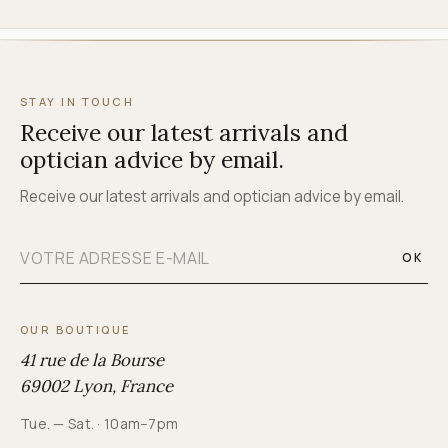
STAY IN TOUCH
Receive our latest arrivals and
optician advice by email.
Receive our latest arrivals and optician advice by email.
OK
OUR BOUTIQUE
41 rue de la Bourse
69002 Lyon, France
Tue. — Sat. · 10am–7pm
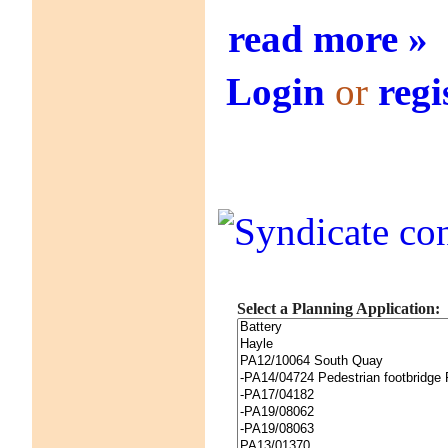
read more »
Login
or
regi
Select a Planning Application:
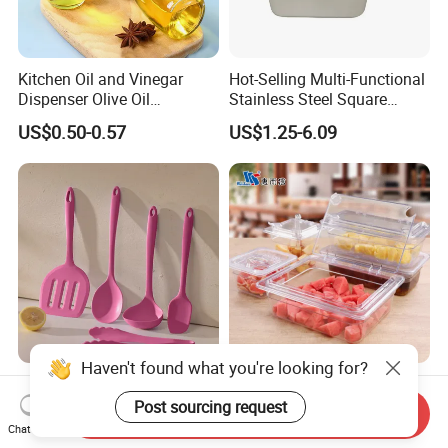
Kitchen Oil and Vinegar
Hot-Selling Multi-Functional
Dispenser Olive Oil
Stainless Steel Square
Dispenser Bottle with
Tray/Ss201/304 Material
US$0.50-0.57
US$1.25-6.09
Measurement Cups
Haven't found what you're looking for?
Food Grade Silicone Kitchen
NSF Restaurant Kitchen
Utensil Set for Home
Equipment Transparent PC
Post sourcing request
Send Inquiry
Cooking
Polycarbonate Plastic Gn
Chat Now
US$1.35-1.50
US$0.40-11.00
Container Food Serving Tray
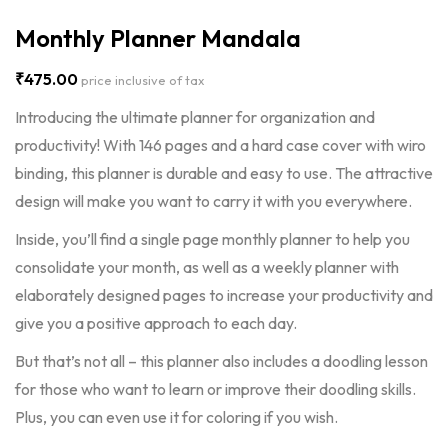
Monthly Planner Mandala
₹
475.00
price inclusive of tax
Introducing the ultimate planner for organization and
productivity! With 146 pages and a hard case cover with wiro
binding, this planner is durable and easy to use. The attractive
design will make you want to carry it with you everywhere.
Inside, you’ll find a single page monthly planner to help you
consolidate your month, as well as a weekly planner with
elaborately designed pages to increase your productivity and
give you a positive approach to each day.
But that’s not all – this planner also includes a doodling lesson
for those who want to learn or improve their doodling skills.
Plus, you can even use it for coloring if you wish.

__WHAT TO PRODUCE__:
Copy the text of all the items above, changing every "Kitchen" to "Culinary" and leaving everything else as it is. Leave the pictures out.

__RESULT__:
STAY IN TOUCH
Receive our latest arrivals and
optician advice by email.
Receive our latest arrivals and optician advice by email.
OK
OUR BOUTIQUE
41 rue de la Bourse
69002 Lyon, France
Tue. — Sat. · 10am–7pm
read more »
Login
or
regi
Select a Planning Application:
Culinary Oil and Vinegar
Hot-Selling Multi-Functional
Dispenser Olive Oil
Stainless Steel Square
Dispenser Bottle with
Tray/Ss201/304 Material
US$0.50-0.57
US$1.25-6.09
Measurement Cups
Haven't found what you're looking for?
Food Grade Silicone Culinary
NSF Restaurant Culinary
Utensil Set for Home
Equipment Transparent PC
Post sourcing request
Send Inquiry
Cooking
Polycarbonate Plastic Gn
Chat Now
US$1.35-1.50
US$0.40-11.00
Container Food Serving Tray
Monthly Planner Mandala
₹
475.00
price inclusive of tax
Introducing the ultimate planner for organization and
productivity! With 146 pages and a hard case cover with wiro
binding, this planner is durable and easy to use. The attractive
design will make you want to carry it with you everywhere.
Inside, you’ll find a single page monthly planner to help you
consolidate your month, as well as a weekly planner with
elaborately designed pages to increase your productivity and
give you a positive approach to each day.
But that’s not all – this planner also includes a doodling lesson
for those who want to learn or improve their doodling skills.
Plus, you can even use it for coloring if you wish.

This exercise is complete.